Ayla sorriu enquanto abria a porta e Juan a acompanhou. O quarto era pequeno e não contava com muitos moveis além de uma cama de casal, uma cômoda e uma poltrona. As paredes eram amadeiradas e marcadas pelo tempo.
Mas de algum modo, aquele lugar parecia extremamente confortável.
—Aliás, quem era aquele?— Juan pergunta, como se nada. Seu tom de voz revela como aquela pergunta parecia incomoda para ele.
Ayla o encara confusa, enquanto tira sua jaqueta.
—Quem? O Jeff?
Juan apenas assente.
—Você parecia estar feliz e eu só fico curioso pra saber quem estava te fazendo sorrir daquele jeito.
Essa é a vez de Ayla sorrir, de verdade.
—Jeff foi meu namorado de infância e adolescência.— Ayla começa. —E eu estava sorrindo pela quantidade de álcool no meu sangue, porque as coisas que estava falando, não eram nem um pouco alegres. Mas ei, você estava me observando antes?— Ayla pergunta, surpresa.
—Estava.— Ele diz simplesmente, o tom curto e possessivo. —O que estavam falando?
Ayla engole em seco e então encara Juan.
—Você.— Ela diz simplesmente.
Juan sente seu coração acelerar e arrisca dar um passo em frente.
—Eu só comecei a falar o que estava em meu peito o tempo todo.— Ela continua. —Eu perdi as contas de quantas vezes tive que ser forte e só mentir para mim que tudo estava bem. Até entender que, as vezes, mesmo que a gente diga algo pra gente repetidas vezes, o nosso coração é tolo. Porque no final, simplesmente é ele quem decide.
—E o que o seu coração decidiu, Ayla?— Juan pergunta de repente, ansiando ouvir aquelas palavras.
—O que o seu coração decidiu, Juan?— Ayla refaz aquela pergunta.
E sem levar mais nenhum segundo desperdiçado, Juan sussurra, tão rápido e sutil como a batida do seu coração.
—Você.— Ele sussurra.
—Você.— Ayla sussurra de volta.
E naquele momento, a neblina do frio de uma madrugada atravessou as janelas abertas e os abraçou em um clima tão apaziguador que pareceu silenciar todos os temores de ambos corações.

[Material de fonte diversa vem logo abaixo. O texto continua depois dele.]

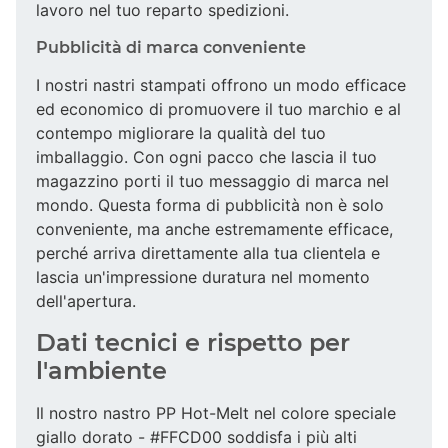
lavoro nel tuo reparto spedizioni.
Pubblicità di marca conveniente
I nostri nastri stampati offrono un modo efficace
ed economico di promuovere il tuo marchio e al
contempo migliorare la qualità del tuo
imballaggio. Con ogni pacco che lascia il tuo
magazzino porti il tuo messaggio di marca nel
mondo. Questa forma di pubblicità non è solo
conveniente, ma anche estremamente efficace,
perché arriva direttamente alla tua clientela e
lascia un'impressione duratura nel momento
dell'apertura.
Dati tecnici e rispetto per
l'ambiente
Il nostro nastro PP Hot-Melt nel colore speciale
giallo dorato - #FFCD00 soddisfa i più alti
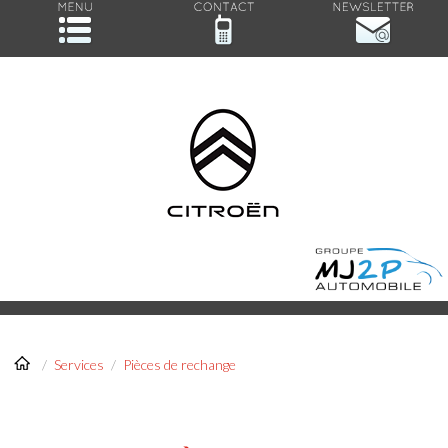
/
Services
/
Pièces de rechange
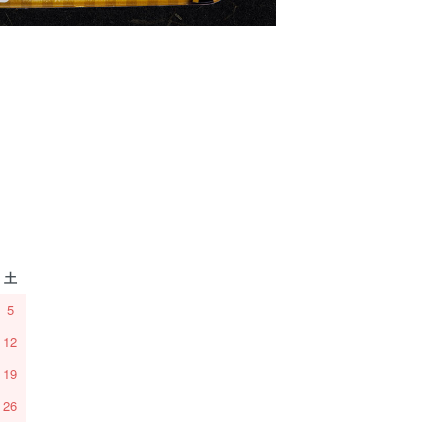
土
5
12
19
26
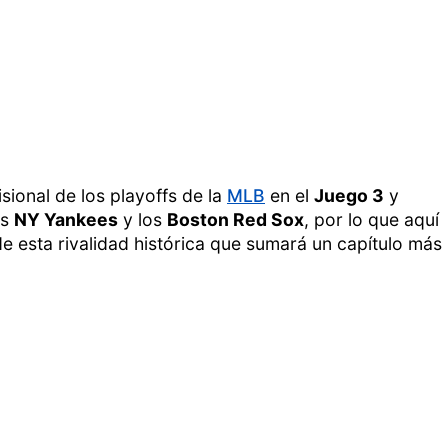
isional de los playoffs de la
MLB
en el
Juego 3
y
os
NY Yankees
y los
Boston Red Sox
, por lo que aquí
e esta rivalidad histórica que sumará un capítulo más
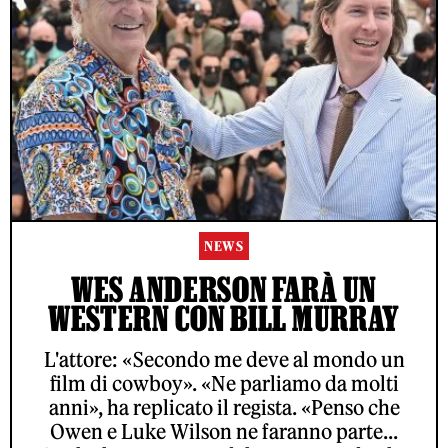
NEWS
WES ANDERSON FARÀ UN
WESTERN CON BILL MURRAY
L'attore: «Secondo me deve al mondo un
film di cowboy». «Ne parliamo da molti
anni», ha replicato il regista. «Penso che
Owen e Luke Wilson ne faranno parte...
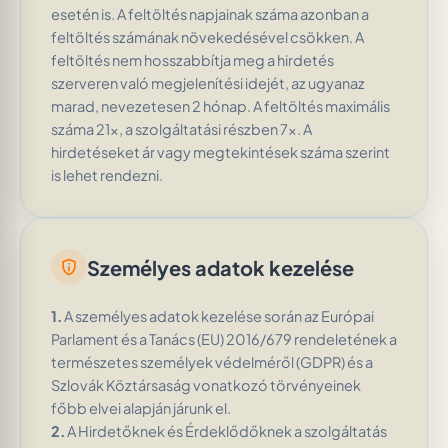
esetén is. A feltöltés napjainak száma azonban a
feltöltés számának növekedésével csökken. A
feltöltés nem hosszabbítja meg a hirdetés
szerveren való megjelenítési idejét, az ugyanaz
marad, nevezetesen 2 hónap. A feltöltés maximális
száma 21x, a szolgáltatási részben 7x. A
hirdetéseket ár vagy megtekintések száma szerint
is lehet rendezni.
Személyes adatok kezelése
privacy_tip
1.
A személyes adatok kezelése során az Európai
Parlament és a Tanács (EU) 2016/679 rendeletének a
természetes személyek védelméről (GDPR) és a
Szlovák Köztársaság vonatkozó törvényeinek
főbb elvei alapján járunk el.
2.
A Hirdetőknek és Érdeklődőknek a szolgáltatás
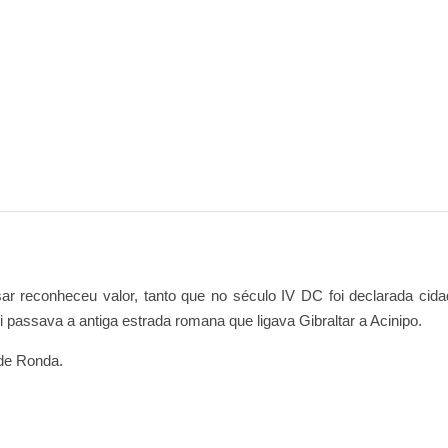
r reconheceu valor, tanto que no século IV DC foi declarada cida
passava a antiga estrada romana que ligava Gibraltar a Acinipo.
 de Ronda.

O que ocasionou em ambos lábios se colidirem outra vez. E enquanto os lábios dos dois se encontravam e matavam o anseio e a saudade de tanto tempo longe, Ayla e Juan sentia como se estivessem voltando a vida.
—Todo dia, eu desejei repetir isso. Esses seus beijos que me faziam tanta falta.— Juan sussurra ainda sobre os lábios de Ayla, a respiração ofegante.